- _WHAT TO PRODUCE_
Reproduce every line of the records below word for word, leaving out the pictures.

Dataset records
═══

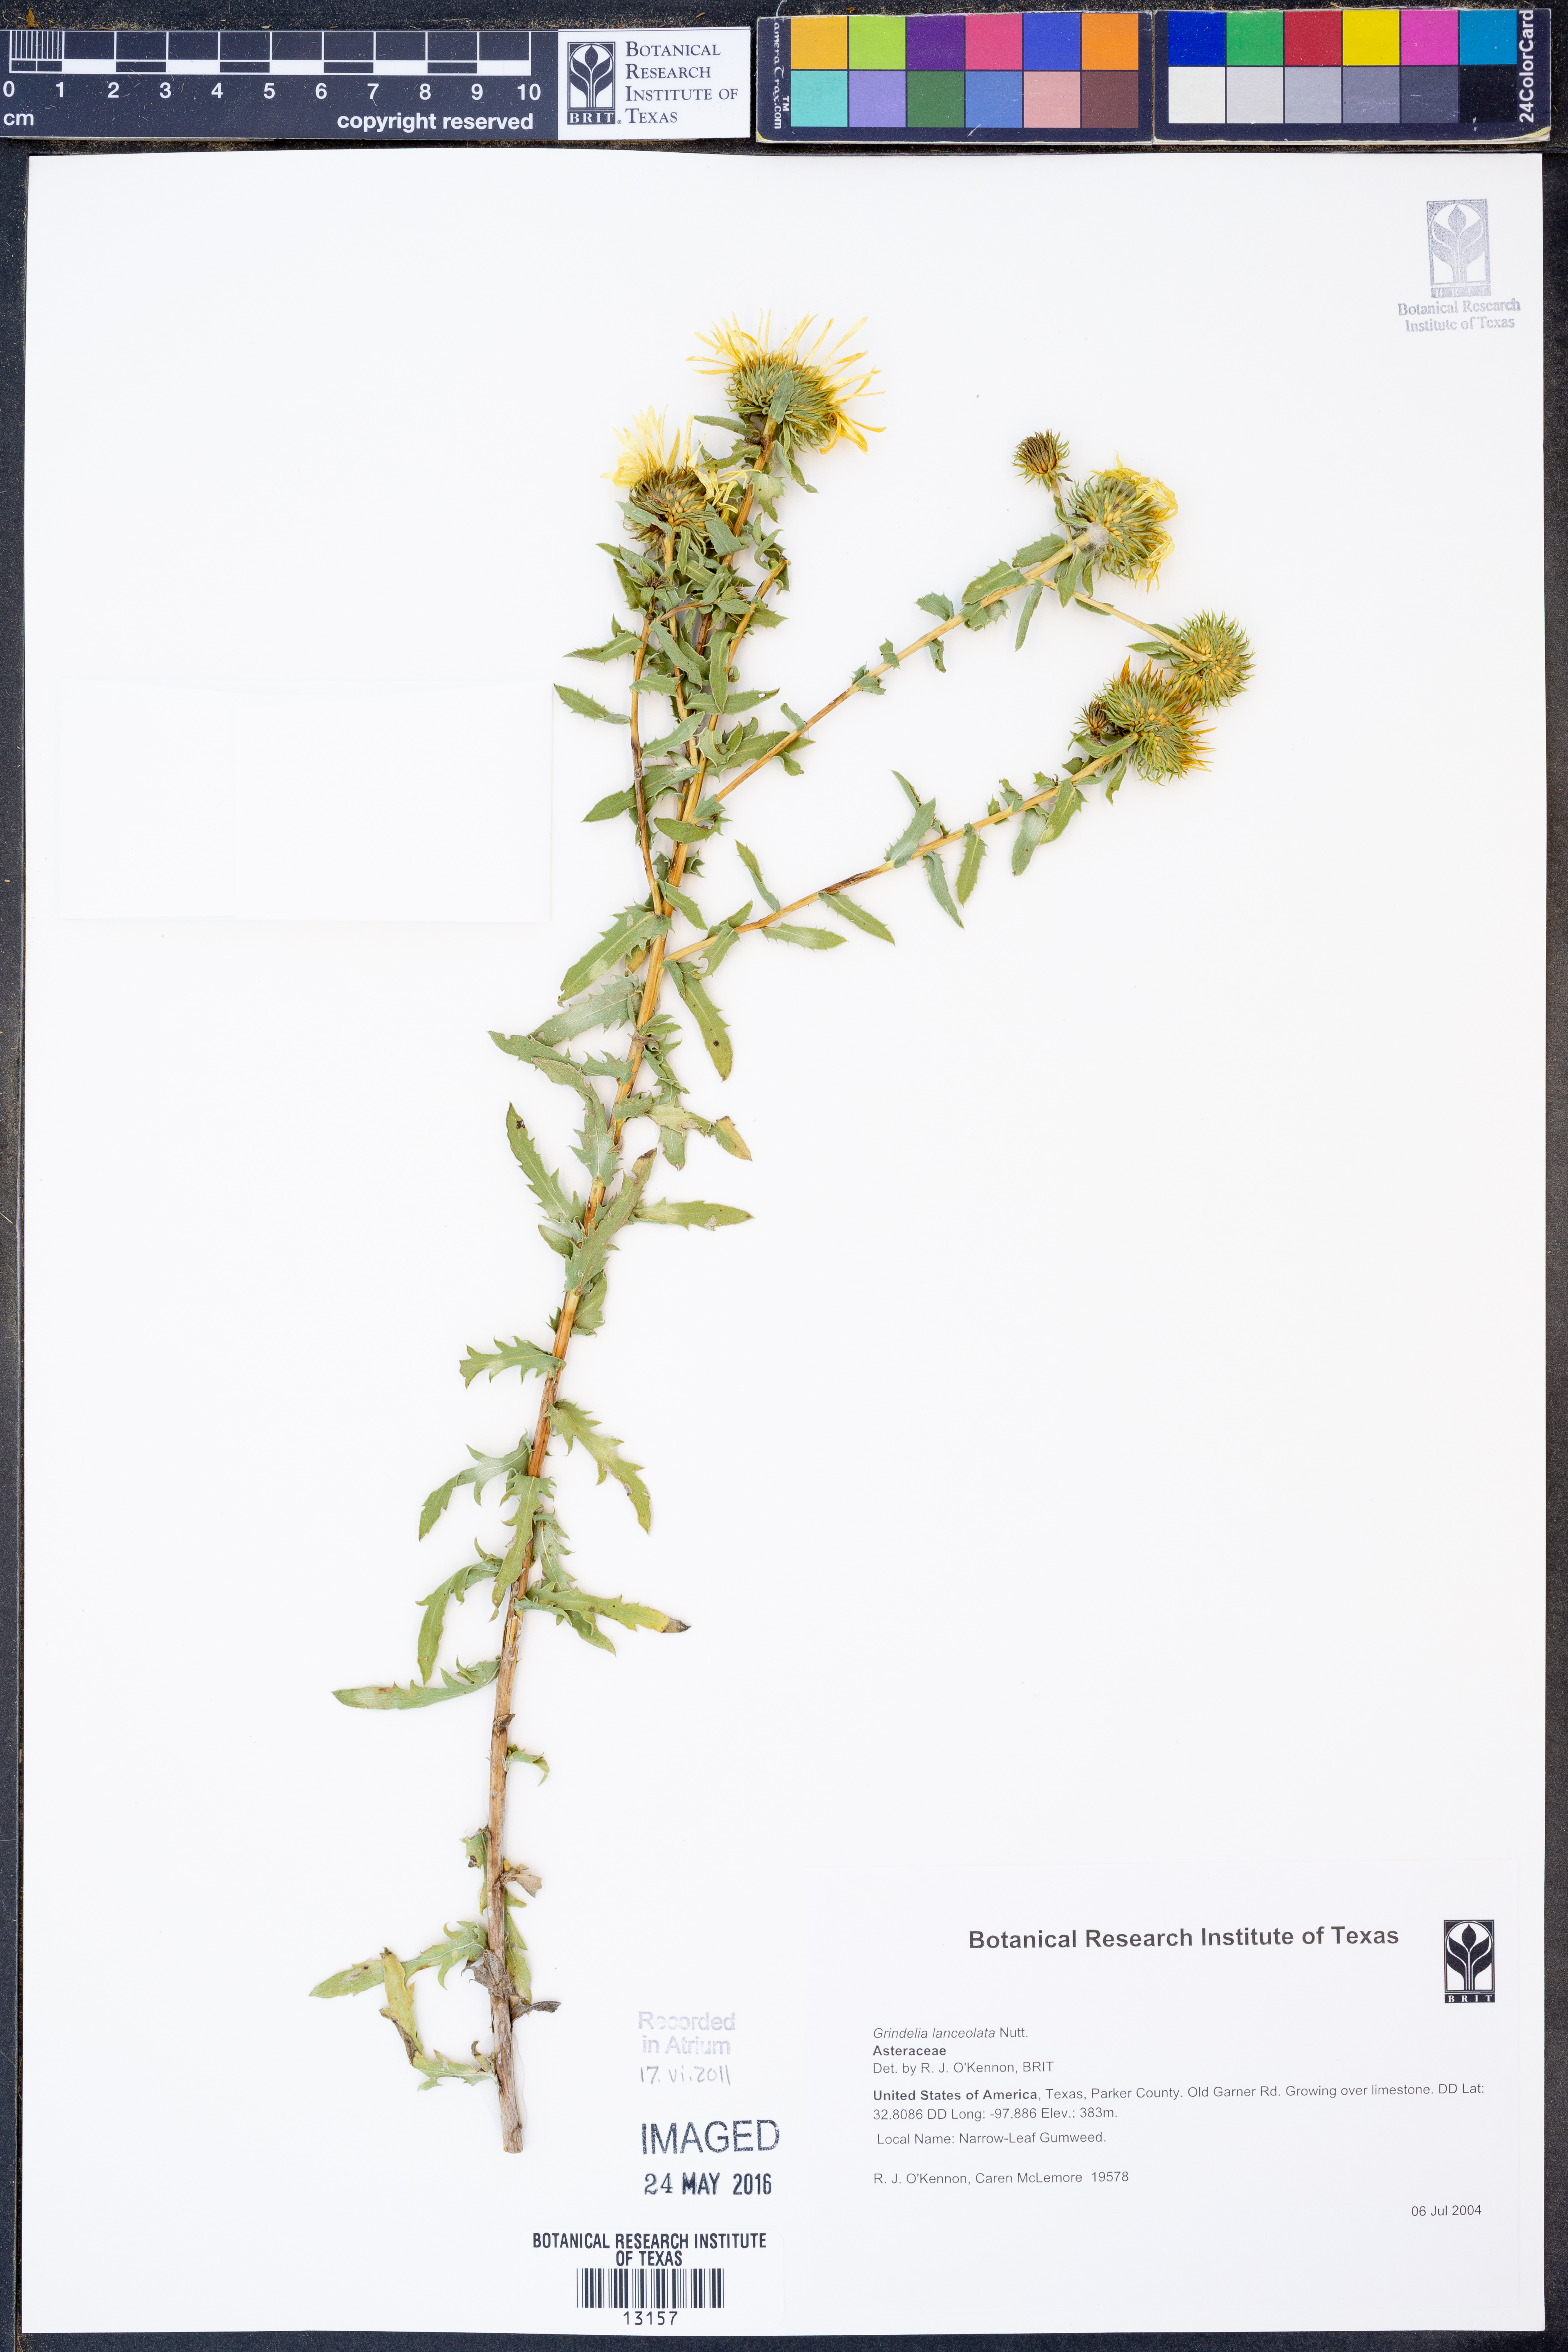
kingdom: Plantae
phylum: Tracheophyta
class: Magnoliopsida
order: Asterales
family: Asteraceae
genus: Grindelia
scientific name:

═══

- _TASK ANSWER_
kingdom: Plantae
phylum: Tracheophyta
class: Magnoliopsida
order: Asterales
family: Asteraceae
genus: Grindelia
scientific name:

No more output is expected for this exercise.